━━ 本文 ━━
漢方薬を飲むのは食前?食後?漢方の効果的な飲み方
病院で処方されたり、ドラッグストアにある市販の漢方薬は、粉末状のもの(エキス製剤)が主流。エキス製剤のメリットと飲み方の種類をご紹介します。
こんにちは、薬剤師の田伏将樹です。
病院で処方される漢方薬や、ドラッグストアなどで購入する漢方薬のうち、粉状のものは、ほとんど「エキス製剤」と言われるものです。
抽出した成分を乾燥させて粉状にしたもので、インスタントコーヒーや、お湯で溶かすだけで飲める野菜スープなどと同じと思って頂いて構いません。
中国においては、漢方薬をエキス製剤にするのは一般的ではなく、日本で発達した独特の製剤のようです。
栄養たっぷりの野菜スープを作るみたいなもので、お湯で生薬を煮詰めて、その汁を飲みます。
体を温める目的のある漢方薬に多い飲み方です。
━━━
━━ データ ━━
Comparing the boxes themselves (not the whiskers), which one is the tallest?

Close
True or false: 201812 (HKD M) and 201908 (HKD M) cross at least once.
━━━
§ **作業内容**
**A)** 漢方薬の飲み方についての文章で、漢方薬のたとえに使われている飲み物をすべて挙げよ。
**B)** 漢方薬の飲み方についての文章を、最後の文の後から書き進めよ。

§ **解答**
**A)**
インスタントコーヒー
お湯で溶かすだけで飲める野菜スープ
栄養たっぷりの野菜スープ

**B)**
口やのどの粘膜など、患部に成分を直接触れさせることや、煎じた漢方薬の香りを嗅ぐことによって効果を期待している場合もあります。
煎じたものを温かいままではなく、冷やしてから服用します。
吐き気などがあり、冷たい方が飲みやすい場合や、のぼせたり、体が温まると症状が悪化したりする場合が考えられるためです。
生薬を粉々にすり潰して、粉薬として服用します。
生薬をハチミツなどと練りこんで、団子のように丸めたものを服用します。
(仁丹などの「丹」は、小さい丸剤のことを言います)
煎じない理由は、煮詰めると成分が分解されたり、揮発してしまったりして、効果が弱まってしまう可能性があるためです。
薬の成分を、そのまま胃腸に届かせる目的があります。
また、単に常備薬として持ち歩きやすい、という理由もあります。
漢方薬の名前の由来から、色々な服用方法があることを知って頂けると思いますが、そうするとエキス製剤は本来の飲み方とだいぶ違うのではないか、本来の効果が期待できるのか、という疑問が浮かぶかもしれません。
色々な服用方法があるのは、昔の人も薬がより効果を発揮するために、試行錯誤していたということです。
昔の飲み方すべてがそのまま正しいわけではなく、そのように飲まないと全く効かないというわけではありません。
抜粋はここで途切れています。